Negative self-talk can be the quickest catalyst to spark a stress-out. When our minds start going a hundred miles an hour with the thinking, processing, and worrying, our bodies’ adrenaline response can also kick into overdrive. Quiet the negative self-talk by having a mantra or affirmation that helps you collect yourself. I often tell myself simple mantras such as, “Keep life simple,” “It always works out,” and “Zoom out for a minute.” We’ll learn more about mantras later in the chapter.
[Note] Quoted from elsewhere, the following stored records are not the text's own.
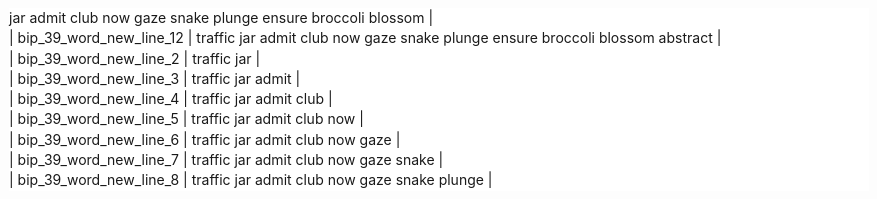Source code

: jar
admit
club
now
gaze
snake
plunge
ensure
broccoli
blossom |  
| bip_39_word_new_line_12 | traffic
jar
admit
club
now
gaze
snake
plunge
ensure
broccoli
blossom
abstract |  
| bip_39_word_new_line_2 | traffic
jar |  
| bip_39_word_new_line_3 | traffic
jar
admit |  
| bip_39_word_new_line_4 | traffic
jar
admit
club |  
| bip_39_word_new_line_5 | traffic
jar
admit
club
now |  
| bip_39_word_new_line_6 | traffic
jar
admit
club
now
gaze |  
| bip_39_word_new_line_7 | traffic
jar
admit
club
now
gaze
snake |  
| bip_39_word_new_line_8 | traffic
jar
admit
club
now
gaze
snake
plunge |  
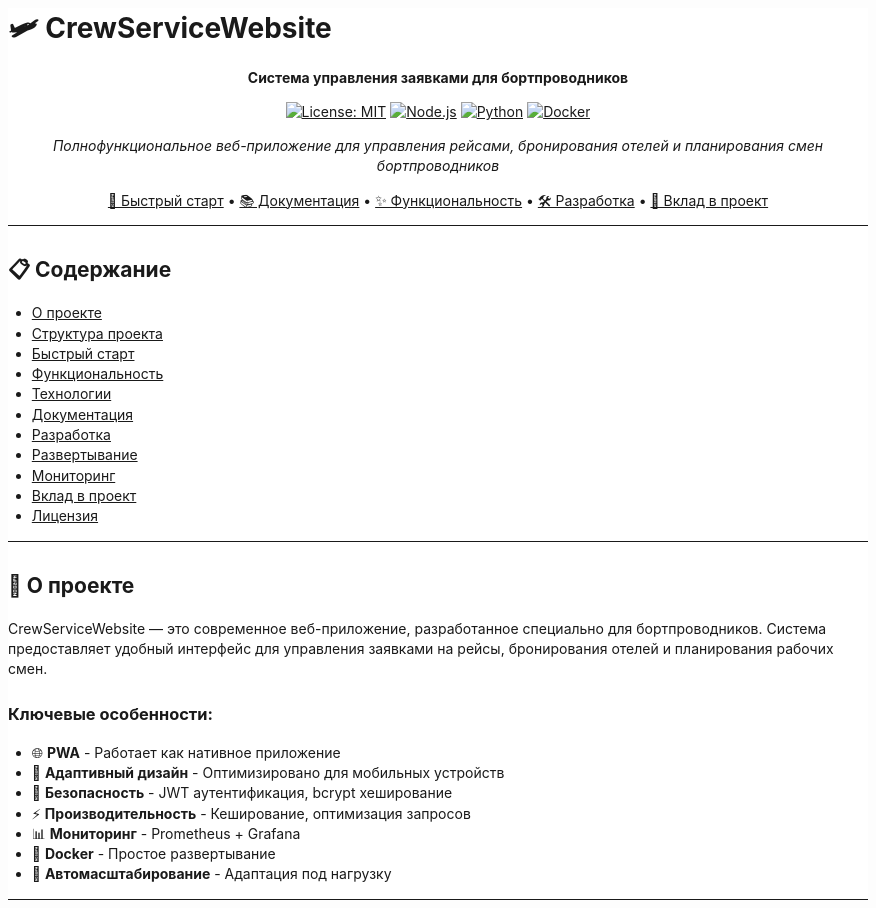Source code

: # 🛩️ CrewServiceWebsite

<div align="center">

**Система управления заявками для бортпроводников**

[![License: MIT](https://img.shields.io/badge/License-MIT-yellow.svg)](https://opensource.org/licenses/MIT)
[![Node.js](https://img.shields.io/badge/Node.js-18+-green.svg)](https://nodejs.org/)
[![Python](https://img.shields.io/badge/Python-3.8+-blue.svg)](https://www.python.org/)
[![Docker](https://img.shields.io/badge/Docker-Ready-blue.svg)](https://www.docker.com/)

*Полнофункциональное веб-приложение для управления рейсами, бронирования отелей и планирования смен бортпроводников*

[🚀 Быстрый старт](#-быстрый-старт) •
[📚 Документация](#-документация) •
[✨ Функциональность](#-функциональность) •
[🛠️ Разработка](#️-разработка) •
[🤝 Вклад в проект](#-вклад-в-проект)

</div>

---

## 📋 Содержание

- [О проекте](#-о-проекте)
- [Структура проекта](#️-структура-проекта)
- [Быстрый старт](#-быстрый-старт)
- [Функциональность](#-функциональность)
- [Технологии](#-технологии)
- [Документация](#-документация)
- [Разработка](#️-разработка)
- [Развертывание](#-развертывание)
- [Мониторинг](#-мониторинг)
- [Вклад в проект](#-вклад-в-проект)
- [Лицензия](#-лицензия)

---

## 🎯 О проекте

CrewServiceWebsite — это современное веб-приложение, разработанное специально для бортпроводников. Система предоставляет удобный интерфейс для управления заявками на рейсы, бронирования отелей и планирования рабочих смен.

### Ключевые особенности:

- 🌐 **PWA** - Работает как нативное приложение
- 📱 **Адаптивный дизайн** - Оптимизировано для мобильных устройств
- 🔐 **Безопасность** - JWT аутентификация, bcrypt хеширование
- ⚡ **Производительность** - Кеширование, оптимизация запросов
- 📊 **Мониторинг** - Prometheus + Grafana
- 🐳 **Docker** - Простое развертывание
- 🔄 **Автомасштабирование** - Адаптация под нагрузку

---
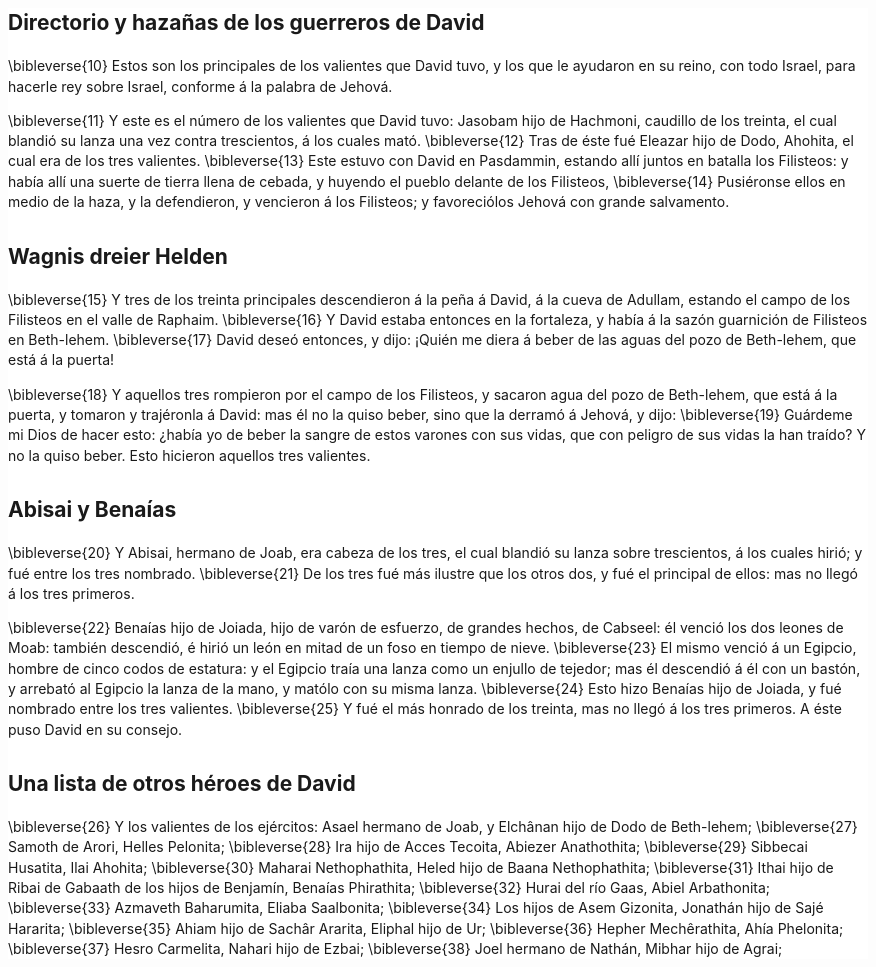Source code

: ## Directorio y hazañas de los guerreros de David
 
\bibleverse{10} Estos son los principales de los valientes que David tuvo, y los que le ayudaron en su reino, con todo Israel, para hacerle rey sobre Israel, conforme á la palabra de Jehová.

 
\bibleverse{11} Y este es el número de los valientes que David tuvo: Jasobam hijo de Hachmoni, caudillo de los treinta, el cual blandió su lanza una vez contra trescientos, á los cuales mató. 
\bibleverse{12} Tras de éste fué Eleazar hijo de Dodo, Ahohita, el cual era de los tres valientes. 
\bibleverse{13} Este estuvo con David en Pasdammin, estando allí juntos en batalla los Filisteos: y había allí una suerte de tierra llena de cebada, y huyendo el pueblo delante de los Filisteos, 
\bibleverse{14} Pusiéronse ellos en medio de la haza, y la defendieron, y vencieron á los Filisteos; y favoreciólos Jehová con grande salvamento.

## Wagnis dreier Helden
 
\bibleverse{15} Y tres de los treinta principales descendieron á la peña á David, á la cueva de Adullam, estando el campo de los Filisteos en el valle de Raphaim. 
\bibleverse{16} Y David estaba entonces en la fortaleza, y había á la sazón guarnición de Filisteos en Beth-lehem. 
\bibleverse{17} David deseó entonces, y dijo: ¡Quién me diera á beber de las aguas del pozo de Beth-lehem, que está á la puerta!

 
\bibleverse{18} Y aquellos tres rompieron por el campo de los Filisteos, y sacaron agua del pozo de Beth-lehem, que está á la puerta, y tomaron y trajéronla á David: mas él no la quiso beber, sino que la derramó á Jehová, y dijo: 
\bibleverse{19} Guárdeme mi Dios de hacer esto: ¿había yo de beber la sangre de estos varones con sus vidas, que con peligro de sus vidas la han traído? Y no la quiso beber. Esto hicieron aquellos tres valientes.

## Abisai y Benaías
 
\bibleverse{20} Y Abisai, hermano de Joab, era cabeza de los tres, el cual blandió su lanza sobre trescientos, á los cuales hirió; y fué entre los tres nombrado. 
\bibleverse{21} De los tres fué más ilustre que los otros dos, y fué el principal de ellos: mas no llegó á los tres primeros.

 
\bibleverse{22} Benaías hijo de Joiada, hijo de varón de esfuerzo, de grandes hechos, de Cabseel: él venció los dos leones de Moab: también descendió, é hirió un león en mitad de un foso en tiempo de nieve. 
\bibleverse{23} El mismo venció á un Egipcio, hombre de cinco codos de estatura: y el Egipcio traía una lanza como un enjullo de tejedor; mas él descendió á él con un bastón, y arrebató al Egipcio la lanza de la mano, y matólo con su misma lanza. 
\bibleverse{24} Esto hizo Benaías hijo de Joiada, y fué nombrado entre los tres valientes. 
\bibleverse{25} Y fué el más honrado de los treinta, mas no llegó á los tres primeros. A éste puso David en su consejo.

## Una lista de otros héroes de David
 
\bibleverse{26} Y los valientes de los ejércitos: Asael hermano de Joab, y Elchânan hijo de Dodo de Beth-lehem; 
\bibleverse{27} Samoth de Arori, Helles Pelonita; 
\bibleverse{28} Ira hijo de Acces Tecoita, Abiezer Anathothita; 
\bibleverse{29} Sibbecai Husatita, Ilai Ahohita; 
\bibleverse{30} Maharai Nethophathita, Heled hijo de Baana Nethophathita; 
\bibleverse{31} Ithai hijo de Ribai de Gabaath de los hijos de Benjamín, Benaías Phirathita; 
\bibleverse{32} Hurai del río Gaas, Abiel Arbathonita; 
\bibleverse{33} Azmaveth Baharumita, Eliaba Saalbonita; 
\bibleverse{34} Los hijos de Asem Gizonita, Jonathán hijo de Sajé Hararita; 
\bibleverse{35} Ahiam hijo de Sachâr Ararita, Eliphal hijo de Ur; 
\bibleverse{36} Hepher Mechêrathita, Ahía Phelonita; 
\bibleverse{37} Hesro Carmelita, Nahari hijo de Ezbai; 
\bibleverse{38} Joel hermano de Nathán, Mibhar hijo de Agrai;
Zen exists and you can go there! Think of it as your inner garden of peace, your sanctum where negative weeds of thought cannot grow and where you nourish and cultivate loving, peaceful, fulfilling thoughts and actions. Change your thoughts and focus your energy on yourself, recharging and fueling your positivity. Take five minutes of Zen time a day among the chaos to check in with yourself—incorporate them into your ten minutes of stress self-care or take another five specifically for your Zen time; it’s up to you. Are you tense? Are you hungry? Are you tired? Ask your body these questions with a still and caring mind, and your body will be honest with you. Serve your body’s needs, listen to what your body has to say, and remember that it operates best when it is relaxed, fueled, and centered.